What to produce:
Go over the entries and report the lines where the word "pinky" occurs.

Stored items from a collection

_ _ _ _ _ _ _

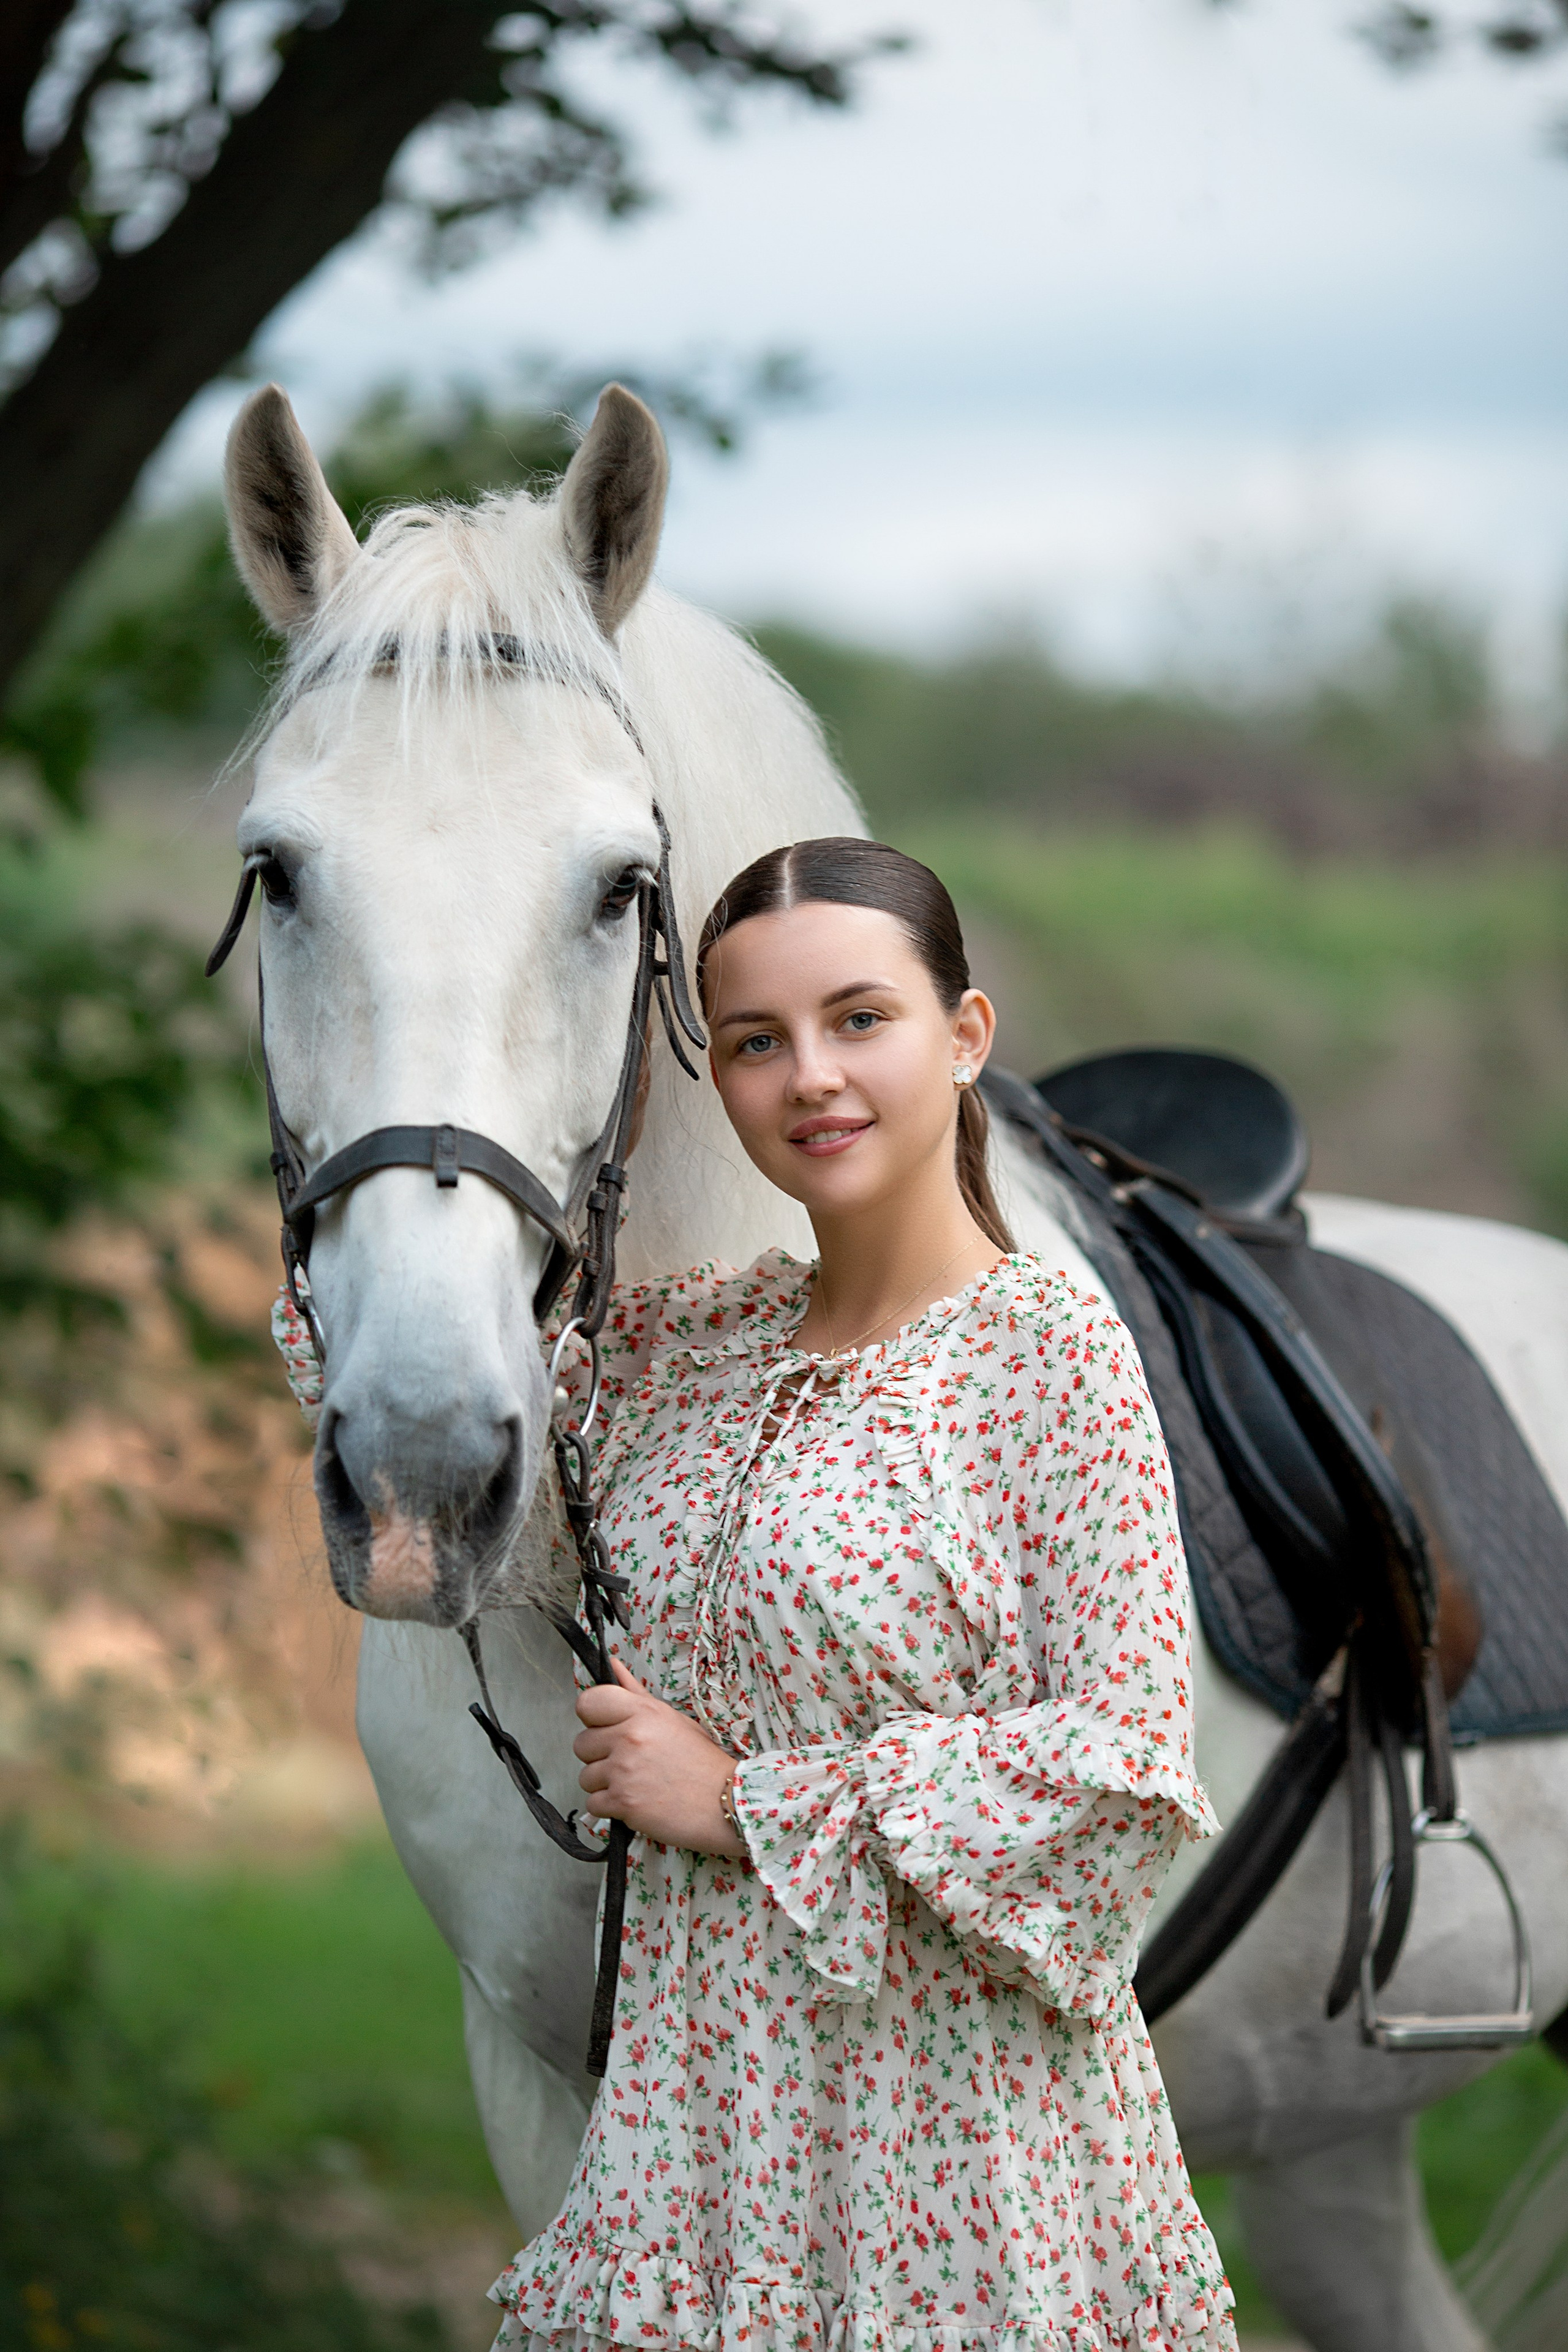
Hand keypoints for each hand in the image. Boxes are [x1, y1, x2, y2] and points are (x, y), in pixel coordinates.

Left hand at [574, 1655, 746, 1856]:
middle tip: (628, 1762)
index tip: (605, 1727)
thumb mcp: (672, 1719)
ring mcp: (624, 1771)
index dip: (593, 1718)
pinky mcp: (623, 1803)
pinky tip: (635, 1802)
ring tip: (636, 1783)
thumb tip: (612, 1666)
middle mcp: (629, 1738)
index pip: (588, 1703)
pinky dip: (610, 1808)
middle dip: (599, 1755)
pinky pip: (593, 1804)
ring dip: (604, 1784)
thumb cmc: (701, 1762)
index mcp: (642, 1712)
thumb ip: (635, 1693)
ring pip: (585, 1777)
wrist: (725, 1802)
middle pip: (581, 1744)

_ _ _ _ _ _ _

Finished task:
pinky mcp: (623, 1803)
pinky tip: (635, 1802)
pinky dip: (610, 1808)
pinky pip: (593, 1804)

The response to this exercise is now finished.